Hospitalized patients with CDI were found to transmit C. difficile at a rate 15-fold (95% CI, 7.2-32) higher than that of asymptomatic patients.
“This high ratio indicates that a symptomatic patient with CDI contributes more to transmission than does an asymptomatically colonized patient, even after accounting for C. difficile protocols,” the researchers wrote. “This higher rate of transmission indicates that toxin-targeting treatments (such as vaccines); nontoxigenic C. difficile; and monoclonal antibodies, which might protect against symptomatic CDI but not against asymptomatic colonization, could be effective tools for reducing not only primary CDI cases but also for further transmission,” they added.
LTCF residents with CDI were found to transmit C. difficile to an uncolonized person at a rate of 27% (95% CI, 13-51) that of hospitalized patients, and individuals in the community with CDI were found to transmit C. difficile at a rate 0.1% (95% CI, 0.062- 0.2) that of hospitalized patients.
“Despite the lower community transmission rate, we found that because of the much larger pool of colonized persons in the community, interventions that reduce community transmission hold substantial potential to reduce hospital-onset CDI by reducing the number of patients entering the hospital with asymptomatic colonization,” the researchers wrote.

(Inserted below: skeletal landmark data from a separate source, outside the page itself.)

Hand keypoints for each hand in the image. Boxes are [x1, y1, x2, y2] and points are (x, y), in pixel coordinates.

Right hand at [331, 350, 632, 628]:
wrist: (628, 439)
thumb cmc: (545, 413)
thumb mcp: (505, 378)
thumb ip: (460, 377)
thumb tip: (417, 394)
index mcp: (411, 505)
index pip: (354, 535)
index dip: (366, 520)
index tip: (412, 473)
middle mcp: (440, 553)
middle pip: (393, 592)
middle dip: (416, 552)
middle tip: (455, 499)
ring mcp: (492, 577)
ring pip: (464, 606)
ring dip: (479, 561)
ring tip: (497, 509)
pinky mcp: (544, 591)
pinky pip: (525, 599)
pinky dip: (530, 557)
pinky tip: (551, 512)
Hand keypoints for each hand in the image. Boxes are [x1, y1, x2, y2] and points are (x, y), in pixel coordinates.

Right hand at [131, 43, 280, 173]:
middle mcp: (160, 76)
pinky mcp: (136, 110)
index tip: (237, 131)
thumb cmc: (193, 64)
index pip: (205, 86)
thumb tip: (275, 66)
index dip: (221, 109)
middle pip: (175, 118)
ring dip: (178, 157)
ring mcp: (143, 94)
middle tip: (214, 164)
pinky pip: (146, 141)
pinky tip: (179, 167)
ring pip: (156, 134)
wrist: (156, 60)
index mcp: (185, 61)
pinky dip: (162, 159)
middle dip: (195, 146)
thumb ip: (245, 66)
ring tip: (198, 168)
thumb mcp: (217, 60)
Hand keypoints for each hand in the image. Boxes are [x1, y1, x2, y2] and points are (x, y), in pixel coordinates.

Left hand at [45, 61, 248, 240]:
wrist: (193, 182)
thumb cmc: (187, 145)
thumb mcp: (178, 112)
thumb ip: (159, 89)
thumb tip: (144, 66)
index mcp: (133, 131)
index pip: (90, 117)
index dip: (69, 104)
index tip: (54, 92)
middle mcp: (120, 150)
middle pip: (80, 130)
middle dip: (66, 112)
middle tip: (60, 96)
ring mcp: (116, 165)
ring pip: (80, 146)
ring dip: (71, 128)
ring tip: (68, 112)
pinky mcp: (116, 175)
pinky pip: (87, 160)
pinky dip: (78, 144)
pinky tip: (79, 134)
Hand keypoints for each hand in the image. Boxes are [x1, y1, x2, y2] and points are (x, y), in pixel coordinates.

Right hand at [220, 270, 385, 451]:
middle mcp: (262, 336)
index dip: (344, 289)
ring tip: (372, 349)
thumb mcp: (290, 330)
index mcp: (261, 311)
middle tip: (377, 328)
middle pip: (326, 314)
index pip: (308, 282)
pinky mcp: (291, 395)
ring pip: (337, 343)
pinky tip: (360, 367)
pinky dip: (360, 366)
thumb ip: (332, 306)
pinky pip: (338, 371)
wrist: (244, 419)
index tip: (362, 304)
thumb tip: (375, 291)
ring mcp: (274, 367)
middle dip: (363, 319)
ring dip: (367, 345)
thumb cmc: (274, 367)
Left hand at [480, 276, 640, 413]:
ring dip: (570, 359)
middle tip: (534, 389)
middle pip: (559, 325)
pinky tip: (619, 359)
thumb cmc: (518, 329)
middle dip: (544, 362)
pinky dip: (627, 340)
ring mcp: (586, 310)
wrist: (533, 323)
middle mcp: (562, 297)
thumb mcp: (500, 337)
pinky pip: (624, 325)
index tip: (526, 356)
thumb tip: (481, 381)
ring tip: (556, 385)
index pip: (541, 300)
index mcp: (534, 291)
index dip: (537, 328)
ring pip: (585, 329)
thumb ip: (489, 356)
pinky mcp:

The researchers also observed that hospital CDI diagnosis rate, effectiveness of isolation, overall hospital hygiene and community transmission affects hospital-onset CDI.
Moreover, they observed that CDI incidence climbed with each unit increase in relative risk ratio for antimicrobial drug prescriptions in the hospital (160%; 95% CI, 98- 320), LTCF (33%; 95% CI, 13- 83) and in the community settings (6.4%; 95% CI, 3.9-13). “These results indicate that the effect of antimicrobial drug risk on CDI incidence is intertwined with C. difficile transmission dynamics, which differ between the hospital, LTCF, and community,” they wrote.
Based on these findings, the researchers concluded that C. difficile transmission in health care and community settings is intertwined, and that transmission dynamics in both settings should be considered when evaluating interventions and control strategies. – by Adam Leitenberger
Disclosure: Dubberke reports research support from Rebiotix, Microdermis, Merck and Sanofi-Pasteur, and has been a consultant for Sanofi-Pasteur, Rebiotix, Pfizer, Valneva, Merck, Summitt and Daiichi. Olsen reports research support from Sanofi-Pasteur and Pfizer and has been a consultant for Sanofi-Pasteur, Pfizer and Merck. Please see the full study for a list of all other researchers’ relevant financial disclosures.